Ingredients:
Lobster
Seaweed
Red Snapper
Shrimp
Corn
Crabmeat
Scallops
Butter
Eggplant
Cucumber
Tomatoes
Onions
Red Peppers
Olive Oil
Salt and Pepper
Long Hot’s
Potatoes
Directions:
First cut and score the eggplant. Cut up onions, cucumbers, red peppers, and add a little olive oil. Stick the veggies into the oven.
Lobster:
Slice down the middle and crack the claws. Split it open and put it into a pan. Season the lobster to your liking. Add some oil and water so it can steam. Put it into a steamer.
Rue:
Add flower and butter and stir. Add some milk as well to make it thick. Add the crabmeat and scallops into the pan and stir. Add shredded cheese. Add shrimp and parsley into the pot as well.
After the veggies are cooked slice them up. Add oil, salt, pepper and some spice to the veggies for flavor.

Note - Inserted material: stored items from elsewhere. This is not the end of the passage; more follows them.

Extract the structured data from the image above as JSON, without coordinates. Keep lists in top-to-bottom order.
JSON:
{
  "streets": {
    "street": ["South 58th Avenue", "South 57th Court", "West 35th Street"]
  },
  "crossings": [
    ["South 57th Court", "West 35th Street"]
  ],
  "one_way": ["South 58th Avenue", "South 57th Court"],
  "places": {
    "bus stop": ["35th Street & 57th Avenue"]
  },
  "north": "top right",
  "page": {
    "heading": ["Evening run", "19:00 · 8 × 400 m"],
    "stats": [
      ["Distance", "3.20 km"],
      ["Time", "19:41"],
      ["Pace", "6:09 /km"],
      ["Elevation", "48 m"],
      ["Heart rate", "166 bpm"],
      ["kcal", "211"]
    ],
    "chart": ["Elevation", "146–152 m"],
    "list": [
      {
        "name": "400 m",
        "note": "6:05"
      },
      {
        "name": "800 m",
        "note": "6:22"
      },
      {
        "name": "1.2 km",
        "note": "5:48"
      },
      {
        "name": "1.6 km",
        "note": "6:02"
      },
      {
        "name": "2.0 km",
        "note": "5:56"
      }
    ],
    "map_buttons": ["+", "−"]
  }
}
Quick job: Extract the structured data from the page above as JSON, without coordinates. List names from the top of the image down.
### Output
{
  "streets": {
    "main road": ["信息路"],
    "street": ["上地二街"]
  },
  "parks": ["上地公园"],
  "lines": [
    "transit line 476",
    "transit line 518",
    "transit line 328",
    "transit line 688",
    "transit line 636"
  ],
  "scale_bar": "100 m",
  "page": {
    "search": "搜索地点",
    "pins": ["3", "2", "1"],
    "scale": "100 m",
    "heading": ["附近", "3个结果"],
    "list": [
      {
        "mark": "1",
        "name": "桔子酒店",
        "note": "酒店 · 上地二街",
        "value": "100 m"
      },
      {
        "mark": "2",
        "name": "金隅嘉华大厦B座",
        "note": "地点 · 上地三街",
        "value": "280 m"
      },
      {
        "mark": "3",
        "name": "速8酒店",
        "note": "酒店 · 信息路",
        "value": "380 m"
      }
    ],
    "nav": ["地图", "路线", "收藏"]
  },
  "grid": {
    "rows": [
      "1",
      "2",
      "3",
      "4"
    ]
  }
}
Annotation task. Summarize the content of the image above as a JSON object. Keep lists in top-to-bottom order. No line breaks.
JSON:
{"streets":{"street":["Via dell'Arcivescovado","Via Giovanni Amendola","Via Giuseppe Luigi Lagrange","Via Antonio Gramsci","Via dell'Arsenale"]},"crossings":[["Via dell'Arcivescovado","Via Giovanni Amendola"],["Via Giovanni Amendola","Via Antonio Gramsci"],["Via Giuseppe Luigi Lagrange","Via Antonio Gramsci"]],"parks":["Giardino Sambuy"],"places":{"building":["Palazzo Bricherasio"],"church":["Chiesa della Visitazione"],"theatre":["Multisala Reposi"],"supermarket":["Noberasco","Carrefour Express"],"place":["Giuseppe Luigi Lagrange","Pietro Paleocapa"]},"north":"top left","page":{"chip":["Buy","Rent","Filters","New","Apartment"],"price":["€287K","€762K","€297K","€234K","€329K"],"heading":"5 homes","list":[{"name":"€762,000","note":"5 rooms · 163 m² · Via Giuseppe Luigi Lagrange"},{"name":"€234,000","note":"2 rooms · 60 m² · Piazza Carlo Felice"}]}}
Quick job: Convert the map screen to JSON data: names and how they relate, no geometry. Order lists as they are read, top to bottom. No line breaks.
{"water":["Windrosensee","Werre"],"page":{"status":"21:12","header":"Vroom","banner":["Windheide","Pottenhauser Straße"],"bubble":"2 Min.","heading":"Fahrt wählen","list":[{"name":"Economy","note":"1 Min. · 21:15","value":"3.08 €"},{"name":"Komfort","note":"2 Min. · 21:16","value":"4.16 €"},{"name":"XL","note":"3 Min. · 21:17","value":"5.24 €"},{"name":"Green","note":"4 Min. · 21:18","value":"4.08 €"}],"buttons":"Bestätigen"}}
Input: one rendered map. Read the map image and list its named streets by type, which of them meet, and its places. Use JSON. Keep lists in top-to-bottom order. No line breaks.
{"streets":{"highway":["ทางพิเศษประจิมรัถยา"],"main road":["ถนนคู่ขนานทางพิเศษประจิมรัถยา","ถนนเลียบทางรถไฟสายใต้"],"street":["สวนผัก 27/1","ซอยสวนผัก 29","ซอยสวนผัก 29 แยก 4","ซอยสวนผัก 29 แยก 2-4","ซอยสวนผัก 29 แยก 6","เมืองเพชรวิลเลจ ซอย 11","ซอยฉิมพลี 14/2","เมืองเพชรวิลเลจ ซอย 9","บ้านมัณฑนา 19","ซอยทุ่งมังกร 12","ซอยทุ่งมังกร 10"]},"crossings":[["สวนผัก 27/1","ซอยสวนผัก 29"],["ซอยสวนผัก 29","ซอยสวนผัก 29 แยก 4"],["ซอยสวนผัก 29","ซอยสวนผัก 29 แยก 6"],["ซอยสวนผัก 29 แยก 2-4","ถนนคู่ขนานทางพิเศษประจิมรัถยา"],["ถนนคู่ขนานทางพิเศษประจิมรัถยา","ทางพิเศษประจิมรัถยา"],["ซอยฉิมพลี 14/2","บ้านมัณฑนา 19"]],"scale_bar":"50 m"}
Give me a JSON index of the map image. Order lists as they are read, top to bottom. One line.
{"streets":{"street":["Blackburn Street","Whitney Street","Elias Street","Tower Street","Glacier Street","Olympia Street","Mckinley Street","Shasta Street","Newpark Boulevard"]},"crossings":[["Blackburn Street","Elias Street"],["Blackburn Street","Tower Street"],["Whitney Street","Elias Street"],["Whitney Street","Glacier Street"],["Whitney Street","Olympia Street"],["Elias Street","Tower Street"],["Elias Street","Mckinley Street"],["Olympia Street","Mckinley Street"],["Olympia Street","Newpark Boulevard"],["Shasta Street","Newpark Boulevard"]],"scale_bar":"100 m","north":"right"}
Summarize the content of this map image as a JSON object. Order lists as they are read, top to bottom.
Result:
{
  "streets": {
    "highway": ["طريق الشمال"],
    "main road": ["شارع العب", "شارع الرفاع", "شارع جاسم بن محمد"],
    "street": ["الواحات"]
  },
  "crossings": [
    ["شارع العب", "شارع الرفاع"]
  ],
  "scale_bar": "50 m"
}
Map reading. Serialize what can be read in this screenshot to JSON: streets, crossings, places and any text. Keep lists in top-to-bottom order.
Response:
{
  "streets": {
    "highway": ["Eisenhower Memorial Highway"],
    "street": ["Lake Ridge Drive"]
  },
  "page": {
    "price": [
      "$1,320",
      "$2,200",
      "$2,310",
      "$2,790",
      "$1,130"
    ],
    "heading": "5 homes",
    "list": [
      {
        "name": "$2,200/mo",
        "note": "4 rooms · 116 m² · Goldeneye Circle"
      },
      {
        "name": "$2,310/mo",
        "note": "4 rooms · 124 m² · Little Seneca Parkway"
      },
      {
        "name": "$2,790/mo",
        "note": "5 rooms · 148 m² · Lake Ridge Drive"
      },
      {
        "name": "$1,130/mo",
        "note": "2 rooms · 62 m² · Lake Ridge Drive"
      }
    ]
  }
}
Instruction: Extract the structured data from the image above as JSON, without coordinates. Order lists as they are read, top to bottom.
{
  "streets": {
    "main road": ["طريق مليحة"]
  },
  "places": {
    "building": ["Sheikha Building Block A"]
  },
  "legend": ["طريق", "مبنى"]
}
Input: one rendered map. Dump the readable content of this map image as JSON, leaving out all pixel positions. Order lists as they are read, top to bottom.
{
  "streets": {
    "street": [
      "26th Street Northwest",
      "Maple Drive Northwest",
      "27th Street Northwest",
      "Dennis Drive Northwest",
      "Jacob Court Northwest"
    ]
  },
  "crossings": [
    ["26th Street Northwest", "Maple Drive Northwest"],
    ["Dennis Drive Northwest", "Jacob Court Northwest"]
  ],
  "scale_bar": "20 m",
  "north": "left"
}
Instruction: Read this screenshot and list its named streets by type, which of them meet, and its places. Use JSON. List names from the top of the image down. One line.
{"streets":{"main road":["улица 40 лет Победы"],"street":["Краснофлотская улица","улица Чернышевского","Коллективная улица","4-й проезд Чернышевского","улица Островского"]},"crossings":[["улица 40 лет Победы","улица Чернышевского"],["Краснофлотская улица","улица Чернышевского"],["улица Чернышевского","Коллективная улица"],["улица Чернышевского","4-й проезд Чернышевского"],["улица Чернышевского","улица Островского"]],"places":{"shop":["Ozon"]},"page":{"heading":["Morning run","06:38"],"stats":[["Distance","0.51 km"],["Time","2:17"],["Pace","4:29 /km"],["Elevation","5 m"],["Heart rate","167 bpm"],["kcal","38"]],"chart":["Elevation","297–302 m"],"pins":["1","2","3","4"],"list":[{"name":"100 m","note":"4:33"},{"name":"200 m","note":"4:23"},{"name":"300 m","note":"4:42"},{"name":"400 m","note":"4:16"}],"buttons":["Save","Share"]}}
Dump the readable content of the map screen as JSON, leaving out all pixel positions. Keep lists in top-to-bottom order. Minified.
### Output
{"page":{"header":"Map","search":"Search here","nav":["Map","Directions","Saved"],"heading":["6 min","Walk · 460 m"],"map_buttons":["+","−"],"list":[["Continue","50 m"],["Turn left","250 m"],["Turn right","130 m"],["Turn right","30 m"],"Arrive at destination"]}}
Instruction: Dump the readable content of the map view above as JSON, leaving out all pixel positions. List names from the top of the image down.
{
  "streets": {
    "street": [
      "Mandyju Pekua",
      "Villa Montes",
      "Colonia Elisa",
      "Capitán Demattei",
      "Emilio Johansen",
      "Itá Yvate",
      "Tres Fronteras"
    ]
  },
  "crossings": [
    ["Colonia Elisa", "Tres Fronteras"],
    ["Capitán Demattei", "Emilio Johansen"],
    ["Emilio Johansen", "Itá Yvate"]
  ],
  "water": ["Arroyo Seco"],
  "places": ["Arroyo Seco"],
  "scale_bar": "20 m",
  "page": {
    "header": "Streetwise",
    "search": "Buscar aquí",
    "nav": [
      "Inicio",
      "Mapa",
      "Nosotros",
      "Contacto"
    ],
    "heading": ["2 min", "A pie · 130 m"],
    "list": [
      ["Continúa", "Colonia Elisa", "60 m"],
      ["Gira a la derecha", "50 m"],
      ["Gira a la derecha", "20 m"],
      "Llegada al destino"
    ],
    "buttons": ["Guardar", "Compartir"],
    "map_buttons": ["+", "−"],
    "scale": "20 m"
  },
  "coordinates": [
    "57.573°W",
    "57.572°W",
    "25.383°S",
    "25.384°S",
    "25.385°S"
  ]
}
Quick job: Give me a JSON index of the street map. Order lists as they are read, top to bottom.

Put some basil on top and squeeze some lemon onto it as well. Steam the potatoes as well.
Spread the rue into the open lobster. Put a little cheese and olive oil into it. Steam them all together.
Take the Red Snapper and add some salt and herbs. Add some olive oil. Precook the snapper. After the precook add the veggies to the snapper as shown.
Then, season the shrimp and mix it all together. Add some olive oil to the bowl of shrimp. Pour the bowl of shrimp into a tray and stick it in the oven.